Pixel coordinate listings
+---+
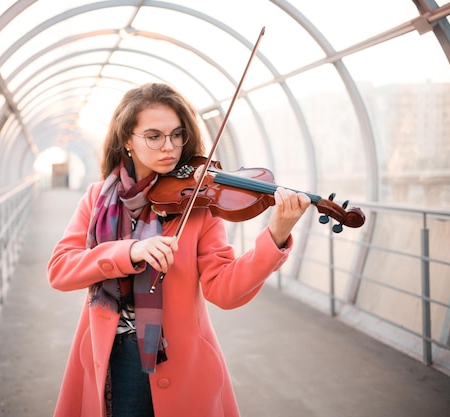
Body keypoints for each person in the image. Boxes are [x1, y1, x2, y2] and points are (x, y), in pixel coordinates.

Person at [47, 82, 310, 417]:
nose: (168, 147)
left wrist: (275, 235)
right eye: (154, 136)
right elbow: (60, 269)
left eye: (177, 135)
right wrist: (130, 252)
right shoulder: (98, 198)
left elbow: (225, 291)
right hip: (114, 358)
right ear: (127, 139)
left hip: (181, 362)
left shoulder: (198, 203)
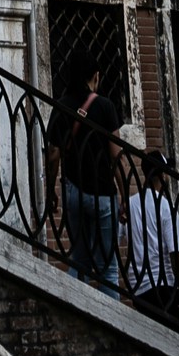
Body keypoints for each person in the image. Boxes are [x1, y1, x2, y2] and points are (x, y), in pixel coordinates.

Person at [52, 63, 124, 288]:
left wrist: (48, 193)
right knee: (108, 269)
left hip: (74, 190)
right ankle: (110, 322)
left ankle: (74, 312)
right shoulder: (105, 106)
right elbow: (116, 155)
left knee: (79, 260)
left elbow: (53, 154)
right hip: (103, 193)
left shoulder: (62, 105)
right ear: (96, 76)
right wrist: (124, 196)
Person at [120, 153, 179, 323]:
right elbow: (176, 254)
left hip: (138, 290)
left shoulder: (130, 205)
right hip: (164, 287)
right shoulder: (166, 207)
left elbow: (115, 239)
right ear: (162, 174)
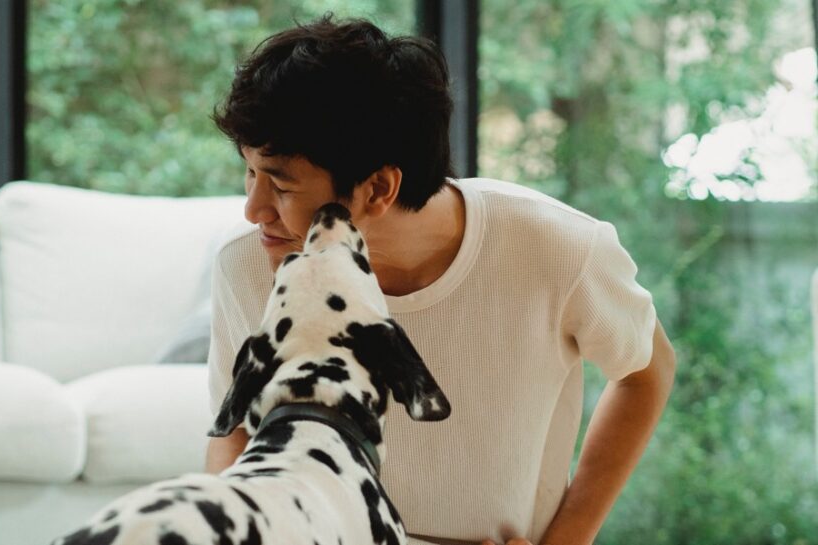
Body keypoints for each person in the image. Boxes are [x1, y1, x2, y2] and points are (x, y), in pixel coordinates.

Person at [203, 14, 676, 545]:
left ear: (378, 188)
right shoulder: (248, 264)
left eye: (281, 186)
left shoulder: (559, 248)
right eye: (249, 172)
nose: (253, 209)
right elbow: (234, 431)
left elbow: (646, 372)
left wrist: (568, 538)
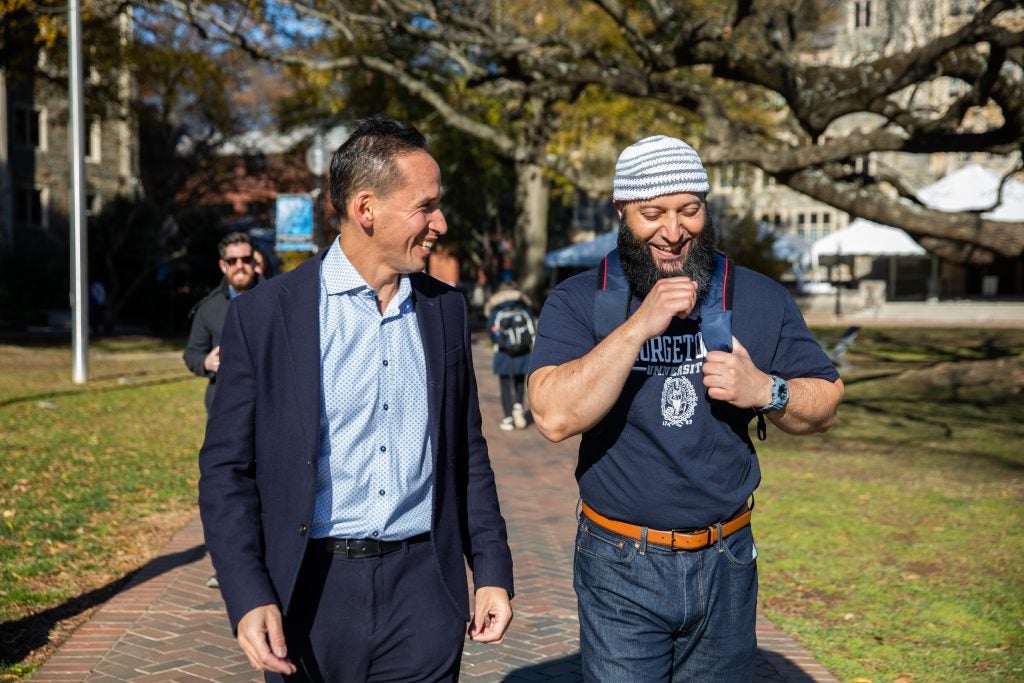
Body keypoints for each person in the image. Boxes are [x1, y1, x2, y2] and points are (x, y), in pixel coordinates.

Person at [198, 116, 514, 681]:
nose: (439, 222)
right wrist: (248, 594)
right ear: (366, 209)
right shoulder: (265, 316)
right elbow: (226, 471)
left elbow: (467, 452)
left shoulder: (445, 310)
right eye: (425, 206)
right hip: (311, 595)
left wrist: (490, 568)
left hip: (425, 592)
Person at [527, 135, 844, 682]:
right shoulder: (580, 298)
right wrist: (638, 328)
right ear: (621, 212)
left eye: (688, 210)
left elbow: (826, 402)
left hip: (728, 558)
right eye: (652, 213)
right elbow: (552, 415)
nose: (673, 232)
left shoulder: (757, 296)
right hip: (620, 559)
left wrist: (767, 390)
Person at [183, 232, 259, 414]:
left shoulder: (278, 299)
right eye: (232, 261)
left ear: (254, 262)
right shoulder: (208, 308)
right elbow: (192, 353)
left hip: (270, 403)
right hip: (224, 405)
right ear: (223, 265)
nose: (240, 266)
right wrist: (206, 363)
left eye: (246, 259)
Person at [485, 282, 535, 430]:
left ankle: (507, 418)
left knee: (505, 384)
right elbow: (532, 327)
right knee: (520, 380)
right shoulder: (524, 306)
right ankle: (518, 406)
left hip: (503, 352)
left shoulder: (496, 308)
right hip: (523, 350)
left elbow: (491, 331)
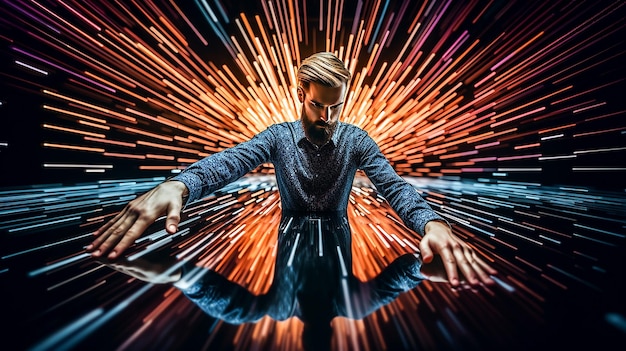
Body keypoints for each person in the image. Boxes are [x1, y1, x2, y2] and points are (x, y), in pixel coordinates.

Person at [87, 51, 496, 288]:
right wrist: (180, 185)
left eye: (337, 106)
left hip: (339, 246)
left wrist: (432, 224)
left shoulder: (357, 140)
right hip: (287, 246)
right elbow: (233, 160)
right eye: (319, 105)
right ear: (301, 95)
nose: (329, 116)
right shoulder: (277, 137)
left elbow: (394, 186)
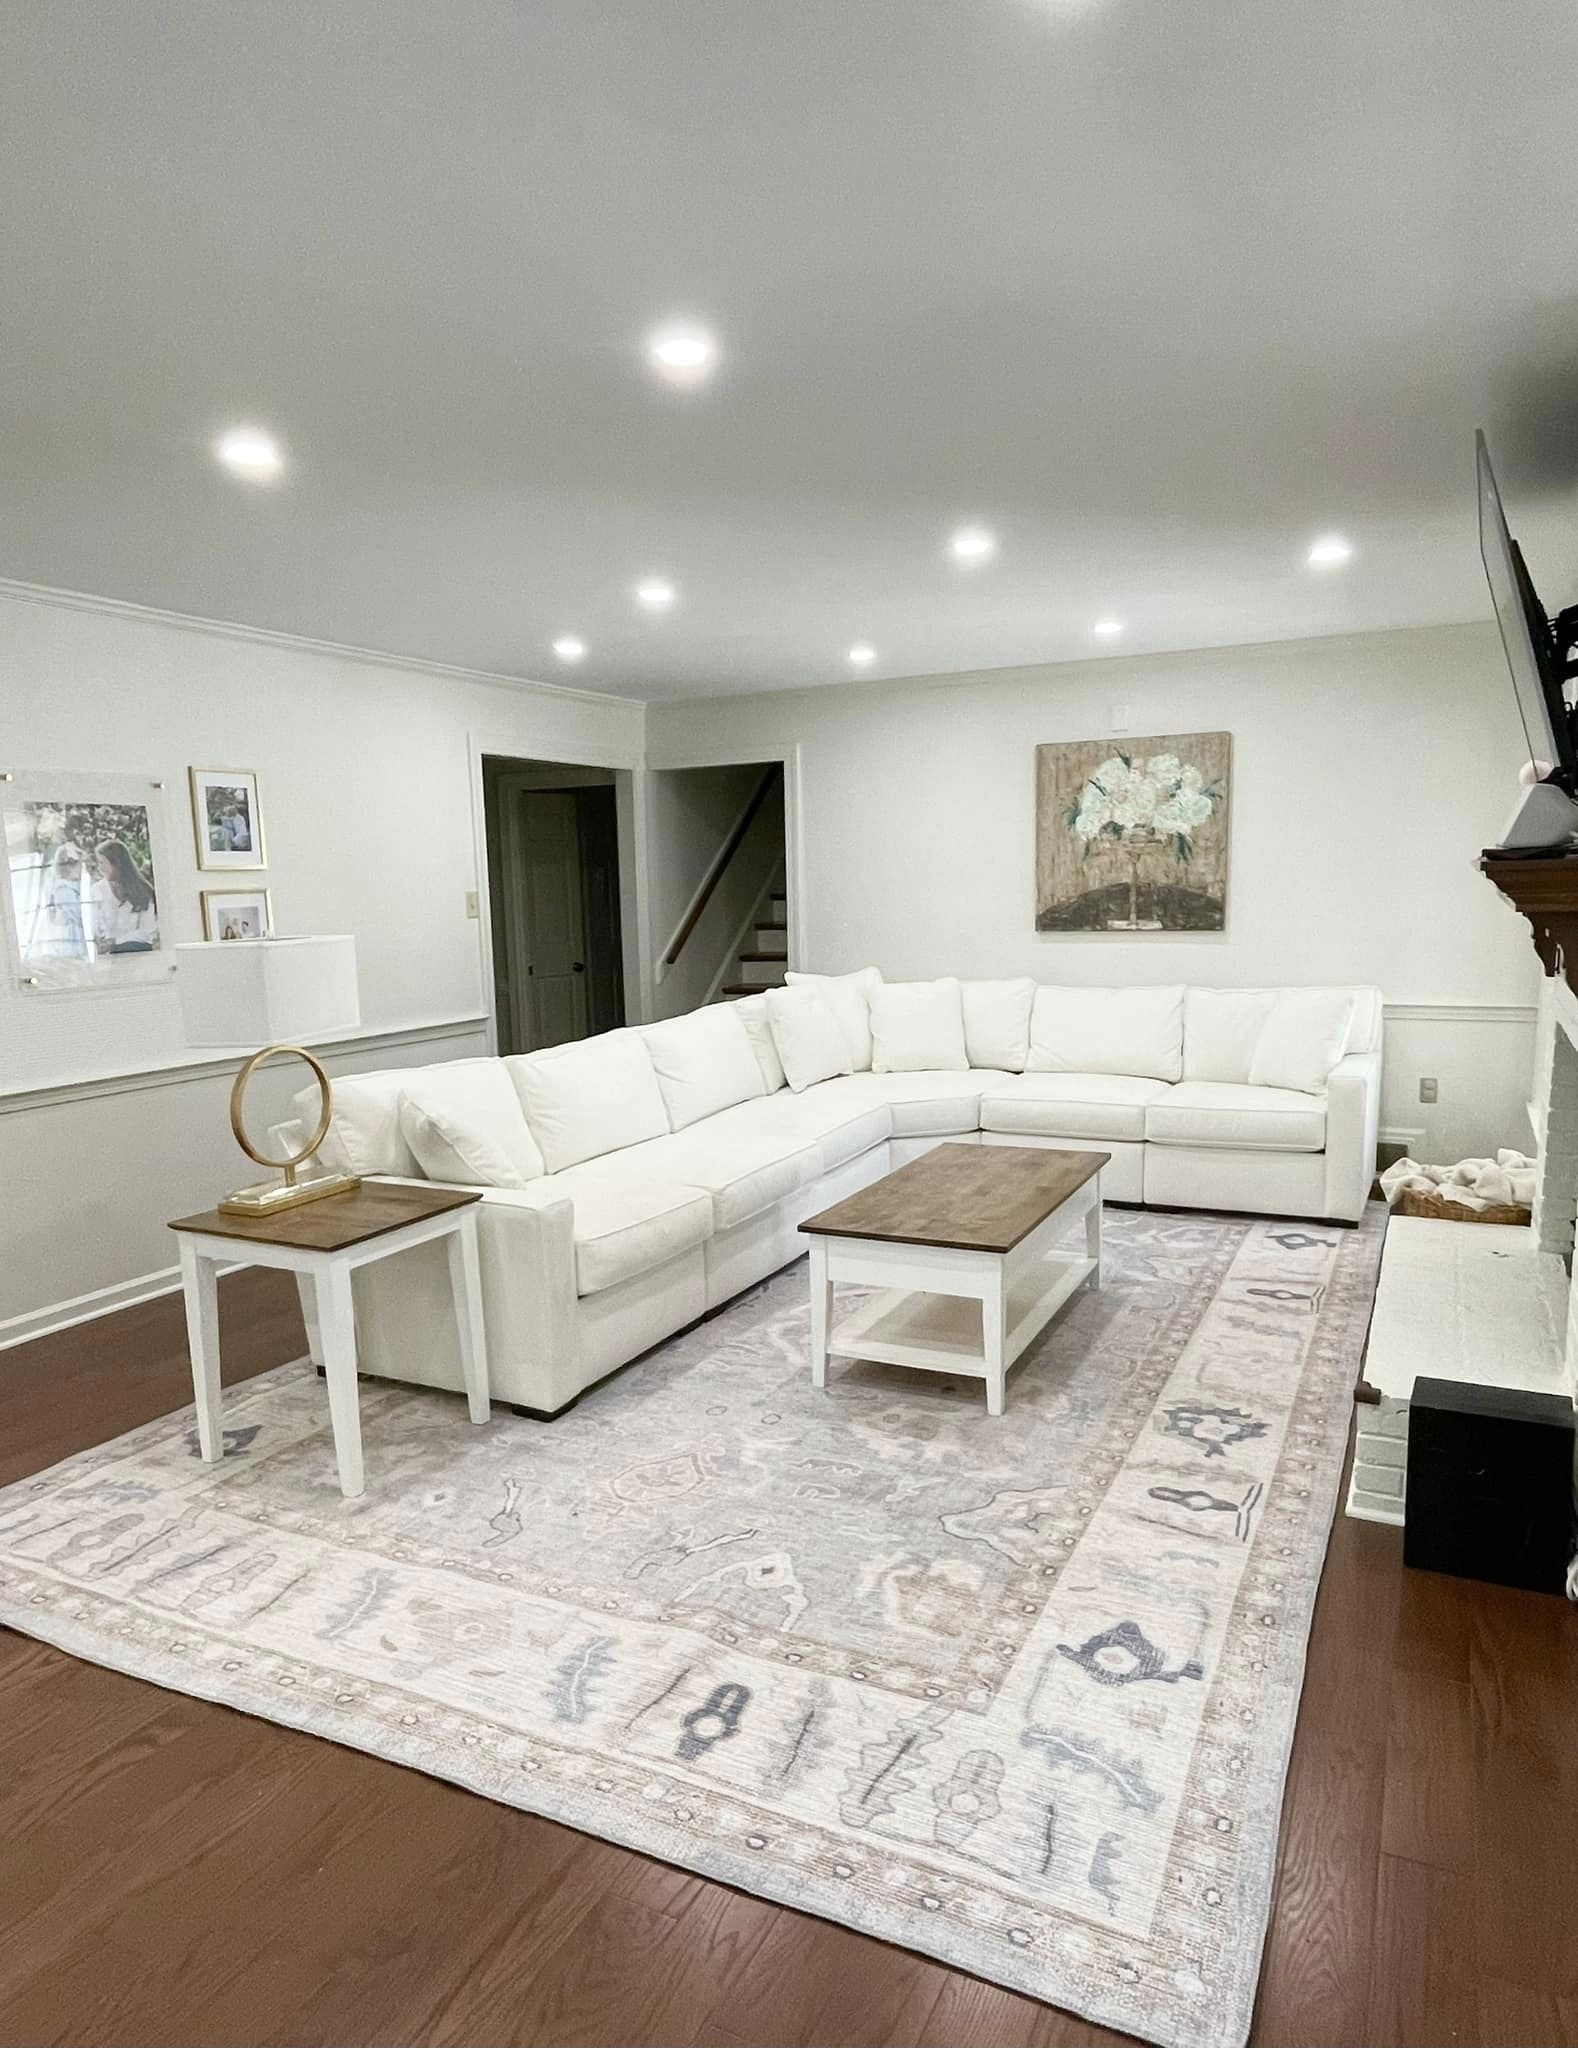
+---+
• [Task statement]: Line by line, transcribe the records exactly, omitting the images.

• [Final answer]:
Body keypoints for each person in the image. Boxes are [x1, y1, x2, y2] and points are (x, y), in pixel coordinates.

Person at [47, 82, 310, 417]:
nose: (168, 147)
left wrist: (275, 235)
right eye: (154, 136)
right elbow: (60, 269)
left eye: (177, 135)
right wrist: (130, 252)
right shoulder: (98, 198)
left elbow: (225, 291)
right hip: (114, 358)
right ear: (127, 139)
left hip: (181, 362)
left shoulder: (198, 203)
Body keypoints for each person in the image. Boxes are [x1, y1, x2, y2] and points are (x, y), in pixel coordinates.

Person at [52, 63, 124, 288]:
left wrist: (48, 193)
right knee: (108, 269)
left hip: (74, 190)
right ankle: (110, 322)
left ankle: (74, 312)
right shoulder: (105, 106)
right elbow: (116, 155)
left knee: (79, 260)
left elbow: (53, 154)
right hip: (103, 193)
left shoulder: (62, 105)
right ear: (96, 76)
right wrist: (124, 196)
Person at [120, 153, 179, 323]:
right elbow: (176, 254)
left hip: (138, 290)
left shoulder: (130, 205)
right hip: (164, 287)
right shoulder: (166, 207)
left elbow: (115, 239)
right ear: (162, 174)
Body keypoints for each person in the image. Boxes are [x1, y1, x2, y2] and points are (x, y), in pixel coordinates.

Person at [203, 14, 676, 545]:
left ear: (378, 188)
right shoulder: (248, 264)
left eye: (281, 186)
left shoulder: (559, 248)
right eye: (249, 172)
nose: (253, 209)
right elbow: (234, 431)
left elbow: (646, 372)
left wrist: (568, 538)
Body keypoints for each person in the image. Boxes are [x1, y1, x2, y2] and points are (x, y), in pixel coordinates.

Person at [198, 116, 514, 681]:
nose: (439, 222)
right wrist: (248, 594)
right ear: (366, 209)
right shoulder: (265, 316)
right elbow: (226, 471)
left elbow: (467, 452)
left shoulder: (445, 310)
right eye: (425, 206)
right hip: (311, 595)
left wrist: (490, 568)
left hip: (425, 592)
Person at [527, 135, 844, 682]:
right shoulder: (580, 298)
right wrist: (638, 328)
right ear: (621, 212)
left eye: (688, 210)
left elbow: (826, 402)
left hip: (728, 558)
right eye: (652, 213)
right elbow: (552, 415)
nose: (673, 232)
left shoulder: (757, 296)
right hip: (620, 559)
left wrist: (767, 390)
Person at [183, 232, 259, 414]:
left shoulder: (278, 299)
right eye: (232, 261)
left ear: (254, 262)
right shoulder: (208, 308)
right elbow: (192, 353)
left hip: (270, 403)
right hip: (224, 405)
right ear: (223, 265)
nose: (240, 266)
right wrist: (206, 363)
left eye: (246, 259)
Person at [485, 282, 535, 430]:
left ankle: (507, 418)
left knee: (505, 384)
right elbow: (532, 327)
right knee: (520, 380)
right shoulder: (524, 306)
right ankle: (518, 406)
left hip: (503, 352)
left shoulder: (496, 308)
right hip: (523, 350)
left elbow: (491, 331)
Body keypoints for each person in the image. Boxes are [x1, y1, x2, y2] and points are (x, y), in pixel coordinates.

Person at [87, 51, 496, 288]:
right wrist: (180, 185)
left eye: (337, 106)
left hip: (339, 246)
left wrist: (432, 224)
left shoulder: (357, 140)
right hip: (287, 246)
right elbow: (233, 160)
right eye: (319, 105)
right ear: (301, 95)
nose: (329, 116)
right shoulder: (277, 137)
left elbow: (394, 186)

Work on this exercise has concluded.